A redução da alíquota do Imposto sobre Circulação de Mercadorias e Serviços (ICMS) nas operações interestaduais com produto importado por meio de resolução do Senado, como quer o governo, terá pelo menos três supostas inconstitucionalidades apontadas pelo relator na Comissão de Constituição e Justiça (CCJ), Ricardo Ferraço (PMDB-ES).
Como Ferraço, senadores de Estados prejudicados pela medida estão reforçando o questionamento jurídico da proposta, já que o debate econômico está perdido. Além do governo, há forte lobby do setor produtivo pela aprovação. O objetivo da proposta é combater a guerra fiscal na importação, apontada pelo setor como uma das causas da desindustrialização.
Segundo estudo técnico nas mãos de Ferraço, a redução da alíquota (de 12% para 4%, segundo as negociações) exigiria lei complementar. A Constituição permite que resolução do Senado -que passa por apenas essa Casa- fixe alíquota de tributo interestadual. Mas, quando envolver concessão de isenções, incentivos e benefícios fiscais por Estados (artigo 155, parágrafo 2º, XII, “g”), a regulação é por lei complementar, que exige aprovação por Câmara e Senado, com maioria absoluta dos votos.
“O que se quer é utilizar a alíquota interestadual como instrumento para atingir outro objetivo: interferir na concessão de incentivos e benefícios do ICMS”, diz Ferraço, contestando a alegação do governo de que a resolução apenas fixa alíquota. O relator cita decisão do Supremo Tribunal Federal (STF) segundo a qual “o perfil nacional” do ICMS “justifica a edição de lei complementar nacional, vocacionada a regular o modo e a forma como os Estados, sempre após deliberação conjunta, poderão, por ato próprio, conceder e/ou revogar isenções, incentivos e benefícios fiscais.”
A segunda suposta inconstitucionalidade do projeto é, segundo o estudo técnico, dar a produto importado tratamento diferenciado do nacional. Esse critério de “discriminação” é vedado pelo artigo 152 da Constituição. Esse dispositivo é violado em outro ponto, segundo o relator: a fixação de alíquota com base na procedência (se nacional ou importado) e não na natureza da mercadoria ou serviço.
Senadores de Estados prejudicados pela medida conseguiram incluir juristas nas audiências públicas destinadas à discussão do assunto, nos dias 20 e 22. Participarão os advogados Hamilton Dias de Souza, Roque Carrazza e Luis Roberto Barroso.

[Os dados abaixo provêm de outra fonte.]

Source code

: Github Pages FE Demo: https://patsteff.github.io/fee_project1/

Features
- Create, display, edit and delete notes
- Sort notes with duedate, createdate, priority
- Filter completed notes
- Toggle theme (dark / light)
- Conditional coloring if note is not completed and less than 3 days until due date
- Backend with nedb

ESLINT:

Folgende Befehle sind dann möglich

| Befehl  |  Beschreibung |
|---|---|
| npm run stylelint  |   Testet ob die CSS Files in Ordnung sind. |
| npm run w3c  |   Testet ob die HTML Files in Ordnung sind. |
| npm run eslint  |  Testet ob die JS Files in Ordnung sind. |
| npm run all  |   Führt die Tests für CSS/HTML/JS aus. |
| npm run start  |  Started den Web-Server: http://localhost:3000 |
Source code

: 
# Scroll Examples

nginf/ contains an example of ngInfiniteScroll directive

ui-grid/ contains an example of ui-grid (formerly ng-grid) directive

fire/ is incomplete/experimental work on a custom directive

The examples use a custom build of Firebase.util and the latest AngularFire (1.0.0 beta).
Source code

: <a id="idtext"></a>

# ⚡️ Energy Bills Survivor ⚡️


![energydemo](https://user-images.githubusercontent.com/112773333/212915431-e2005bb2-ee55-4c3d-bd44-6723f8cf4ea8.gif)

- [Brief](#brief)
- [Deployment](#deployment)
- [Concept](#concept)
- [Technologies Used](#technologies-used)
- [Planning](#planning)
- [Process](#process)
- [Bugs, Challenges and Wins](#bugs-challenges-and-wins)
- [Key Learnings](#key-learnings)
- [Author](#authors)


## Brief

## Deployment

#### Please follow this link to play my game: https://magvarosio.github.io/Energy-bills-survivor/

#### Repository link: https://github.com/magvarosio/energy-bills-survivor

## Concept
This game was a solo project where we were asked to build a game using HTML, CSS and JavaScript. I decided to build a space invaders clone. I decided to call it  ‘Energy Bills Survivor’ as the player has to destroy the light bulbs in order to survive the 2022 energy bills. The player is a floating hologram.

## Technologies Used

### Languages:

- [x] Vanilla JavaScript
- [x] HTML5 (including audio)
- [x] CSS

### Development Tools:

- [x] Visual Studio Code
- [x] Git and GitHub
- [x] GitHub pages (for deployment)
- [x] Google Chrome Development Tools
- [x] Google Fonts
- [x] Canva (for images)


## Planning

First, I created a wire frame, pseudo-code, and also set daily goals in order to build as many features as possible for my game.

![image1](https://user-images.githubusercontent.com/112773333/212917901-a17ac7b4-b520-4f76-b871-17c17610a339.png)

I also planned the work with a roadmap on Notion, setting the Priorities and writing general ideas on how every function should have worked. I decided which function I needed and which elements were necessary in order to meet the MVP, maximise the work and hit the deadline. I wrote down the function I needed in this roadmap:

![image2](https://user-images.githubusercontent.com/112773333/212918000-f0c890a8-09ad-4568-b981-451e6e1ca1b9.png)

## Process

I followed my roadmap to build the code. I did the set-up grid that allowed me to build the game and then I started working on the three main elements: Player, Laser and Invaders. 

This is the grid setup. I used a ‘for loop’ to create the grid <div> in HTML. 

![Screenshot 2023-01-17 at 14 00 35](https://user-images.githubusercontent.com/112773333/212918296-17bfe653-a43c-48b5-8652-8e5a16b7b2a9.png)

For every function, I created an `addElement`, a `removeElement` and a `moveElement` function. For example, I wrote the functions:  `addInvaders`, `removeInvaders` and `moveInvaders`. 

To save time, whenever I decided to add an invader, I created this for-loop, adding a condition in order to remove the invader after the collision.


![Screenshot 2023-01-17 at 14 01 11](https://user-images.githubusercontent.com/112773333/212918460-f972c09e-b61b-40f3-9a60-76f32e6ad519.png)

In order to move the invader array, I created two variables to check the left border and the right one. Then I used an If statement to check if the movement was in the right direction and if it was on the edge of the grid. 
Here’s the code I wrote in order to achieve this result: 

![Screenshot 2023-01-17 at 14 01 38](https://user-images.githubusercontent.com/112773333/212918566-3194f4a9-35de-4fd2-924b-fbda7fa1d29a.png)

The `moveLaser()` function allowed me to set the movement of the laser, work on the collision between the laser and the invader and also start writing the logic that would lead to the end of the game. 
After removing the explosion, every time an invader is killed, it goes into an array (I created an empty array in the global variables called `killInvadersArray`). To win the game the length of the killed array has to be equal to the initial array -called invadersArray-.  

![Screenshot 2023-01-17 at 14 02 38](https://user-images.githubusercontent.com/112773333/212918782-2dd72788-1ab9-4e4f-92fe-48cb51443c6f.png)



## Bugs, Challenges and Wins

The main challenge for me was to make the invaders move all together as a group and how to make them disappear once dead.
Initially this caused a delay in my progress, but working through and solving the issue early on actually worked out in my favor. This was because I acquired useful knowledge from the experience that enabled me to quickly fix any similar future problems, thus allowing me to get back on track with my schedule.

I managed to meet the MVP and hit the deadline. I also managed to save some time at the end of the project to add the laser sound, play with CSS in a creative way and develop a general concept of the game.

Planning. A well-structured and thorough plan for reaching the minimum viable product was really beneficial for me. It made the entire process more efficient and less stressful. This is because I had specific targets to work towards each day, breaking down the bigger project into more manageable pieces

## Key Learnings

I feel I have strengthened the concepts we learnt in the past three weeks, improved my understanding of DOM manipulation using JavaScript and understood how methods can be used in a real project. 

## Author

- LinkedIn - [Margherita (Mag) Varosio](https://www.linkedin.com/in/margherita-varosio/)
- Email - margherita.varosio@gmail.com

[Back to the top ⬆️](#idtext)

“Reconhecemos que a guerra fiscal tem de acabar, mas não pode ser por resolução do Senado. Queremos que prevaleça a segurança jurídica e a garantia de que tudo o que foi contratado prevaleça. Há empresas investindo nos Estados e com programação de investimento até 2020. Não podem puxar o tapete delas de repente”, diz o líder do DEM, Demóstenes Torres (GO).
Luiz Henrique (PMDB-SC) é um dos senadores cujos Estados concedem benefícios à importação e serão prejudicados. Ele diz que a discussão está “desfocada”, porque diz respeito à federação. Ex-governador de Santa Catarina, afirma que é preciso discutir se a fixação dessa alíquota pode ou não ser feita por resolução e se não afeta o princípio da anualidade.

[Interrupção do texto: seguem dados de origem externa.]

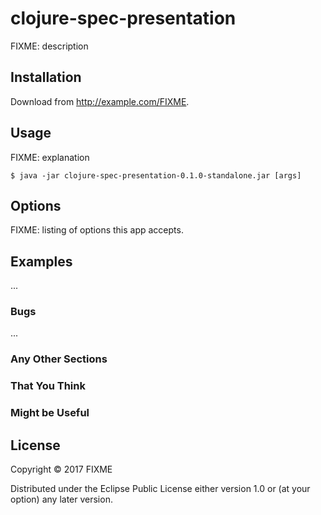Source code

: # clojure-spec-presentation

FIXME: description

## Installation

Download from http://example.com/FIXME.

## Usage

FIXME: explanation

    $ java -jar clojure-spec-presentation-0.1.0-standalone.jar [args]

## Options

FIXME: listing of options this app accepts.

## Examples

...

### Bugs

...

### Any Other Sections
### That You Think
### Might be Useful

## License

Copyright © 2017 FIXME

Distributed under the Eclipse Public License either version 1.0 or (at
your option) any later version.
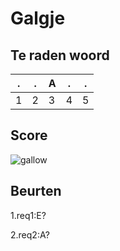 # Galgje

## Te raden woord

|.|.|A|.|.|
|-|-|-|-|-|
|1|2|3|4|5|

## Score
![gallow](./images/2.png)

## Beurten
1.req1:E? 


2.req2:A?
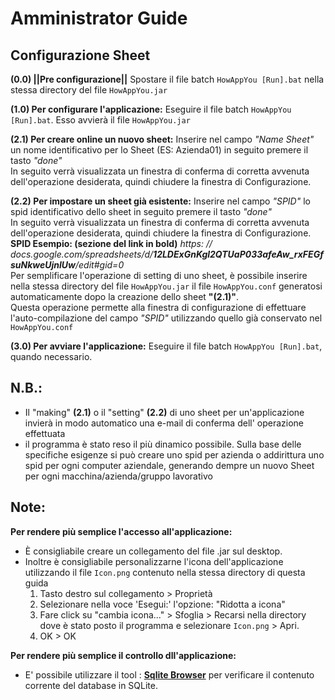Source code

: # Amministrator Guide

## Configurazione Sheet

**(0.0) ||Pre configurazione||** Spostare il file batch `HowAppYou [Run].bat` nella stessa directory del file `HowAppYou.jar`

**(1.0) Per configurare l'applicazione:** Eseguire il file batch `HowAppYou [Run].bat`. Esso avvierà il file `HowAppYou.jar`

**(2.1) Per creare online un nuovo sheet:** Inserire nel campo _"Name Sheet"_ un nome identificativo per lo Sheet (ES: Azienda01) in seguito premere il tasto _"done"_<br>
In seguito verrà visualizzata un finestra di conferma di corretta avvenuta dell'operazione desiderata, quindi chiudere la finestra di Configurazione.

**(2.2) Per impostare un sheet già esistente:** Inserire nel campo _"SPID"_ lo spid identificativo dello sheet in seguito premere il tasto _"done"_ <br>
In seguito verrà visualizzata un finestra di conferma di corretta avvenuta dell'operazione desiderata, quindi chiudere la finestra di Configurazione.<br>
**SPID Esempio: (sezione del link in bold)** _https: // docs.google.com/spreadsheets/d/**12LDExGnKgl2QTUaP033afeAw_rxFEGfsuNkweUjnlUw**/edit#gid=0_ <br>
Per semplificare l'operazione di setting di uno sheet, è possibile inserire nella stessa directory del file `HowAppYou.jar` il file `HowAppYou.conf` generatosi automaticamente dopo la creazione dello sheet **"(2.1)"**.
<br>Questa operazione permette alla finestra di configurazione di effettuare l'auto-compilazione del campo _"SPID"_  utilizzando quello già conservato nel `HowAppYou.conf`

**(3.0) Per avviare l'applicazione:** Eseguire il file batch `HowAppYou [Run].bat`, quando necessario.

## N.B.:
- Il "making" **(2.1)** o il "setting" **(2.2)** di uno sheet per un'applicazione invierà in modo automatico una e-mail di conferma dell' operazione effettuata 
- il programma è stato reso il più dinamico possibile. Sulla base delle specifiche esigenze si può creare uno spid per azienda o addirittura uno spid per ogni computer aziendale,
generando dempre un nuovo Sheet per ogni macchina/azienda/gruppo lavorativo

## Note:
**Per rendere più semplice l'accesso all'applicazione:**<br>
* È consigliabile creare un collegamento del file .jar sul desktop.<br>
* Inoltre è consigliabile personalizzarne l'icona dell'applicazione utilizzando il file `Icon.png` contenuto nella stessa directory di questa guida<br>
	1. Tasto destro sul collegamento > Proprietà<br>
	2. Selezionare nella voce 'Esegui:' l'opzione: "Ridotta a icona"<br>
	3. Fare click su "cambia icona..." > Sfoglia > Recarsi nella directory dove è stato posto il programma e selezionare `Icon.png` > Apri. <br>
	4. OK > OK
	
**Per rendere più semplice il controllo dll'applicazione:**<br>
* E' possibile utilizzare il tool : [**Sqlite Browser**](https://sqlitebrowser.org/) per verificare il contenuto corrente del database in SQLite.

Pedro Taques (PDT-MT) defende o fim da guerra fiscal, que considera prejudicial à indústria nacional, mas afirma ter “dúvidas” sobre a possibilidade de a alíquota do IMCS ser reduzida por meio de resolução do Senado. “Quero ouvir os juristas. Ninguém é dono da verdade.”

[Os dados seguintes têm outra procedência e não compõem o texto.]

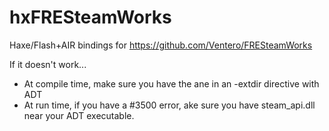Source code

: # hxFRESteamWorks
Haxe/Flash+AIR bindings for https://github.com/Ventero/FRESteamWorks

If it doesn't work...

- At compile time, make sure you have the ane in an -extdir directive with ADT
- At run time, if you have a #3500 error, ake sure you have steam_api.dll near your ADT executable.
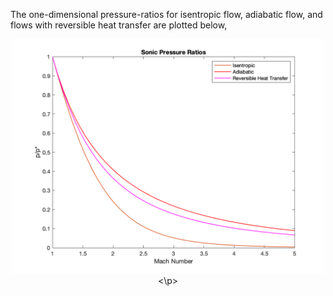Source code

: The one-dimensional pressure-ratios for isentropic flow, adiabatic flow, and flows with reversible heat transfer are plotted below, 
<p align="center"><img src="SonicPressureRatios.png" alt="drawing" width="500"/><\p>
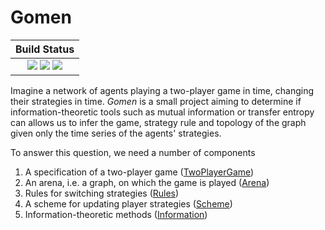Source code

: # Gomen

| **Build Status**                                                                                |
|:-----------------------------------------------------------------------------------------------:|
| [![][travis-img]][travis-url] [![][appveyor-img]][appveyor-url] [![][codecov-img]][codecov-url] |

[travis-img]: https://travis-ci.com/dglmoore/gomen.svg?branch=master
[travis-url]: https://travis-ci.com/dglmoore/gomen

[appveyor-img]: https://ci.appveyor.com/api/projects/status/8pbhg2lc08mig98h?svg=true
[appveyor-url]: https://ci.appveyor.com/project/dglmoore/gomen

[codecov-img]: https://codecov.io/gh/dglmoore/gomen/branch/master/graph/badge.svg
[codecov-url]: https://codecov.io/gh/dglmoore/gomen

Imagine a network of agents playing a two-player game in time, changing their
strategies in time. _Gomen_ is a small project aiming to determine if
information-theoretic tools such as mutual information or transfer entropy can
allows us to infer the game, strategy rule and topology of the graph given only
the time series of the agents' strategies.

To answer this question, we need a number of components

1. A specification of a two-player game ([TwoPlayerGame](game.html))
2. An arena, i.e. a graph, on which the game is played ([Arena](arena.html))
3. Rules for switching strategies ([Rules](rule.html))
4. A scheme for updating player strategies ([Scheme](scheme.html))
5. Information-theoretic methods ([Information](#))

A proposta que o governo quer aprovar reduz de 12% para 4% a alíquota de ICMS dos bens e mercadorias importados do exterior, destinados a outro Estado. Com essa tributação, os Estados perdem margem para conceder benefícios fiscais para atrair empresas a importarem por seus territórios.
A proposta original, apresentada pelo líder do governo, Romero Jucá (PMDB-RR), era diferente. Fixava alíquota de 0% do ICMS nas operações interestaduais de importação, transferindo a tributação exclusivamente para o Estado em que se der o consumo.
Desde o princípio, Jucá dizia que seu projeto era apenas para iniciar o debate. Mais tarde, em parecer na Comissão de Assuntos Econômicos (CAE) – não votado-, o senador Delcídio Amaral (PT-MS) propôs redução gradual até 2%, a partir de janeiro de 2015.
Para Ferraço, o governo “mira numa direção e vai acertar em outra”. Para ele, o aumento da importação não se deve aos incentivos fiscais, e sim à taxa de câmbio e o crescimento econômico. Segundo o relator, com o fim da guerra fiscal, o país continuará importando a mesma quantidade, mas haverá “concentração brutal” das importações em São Paulo.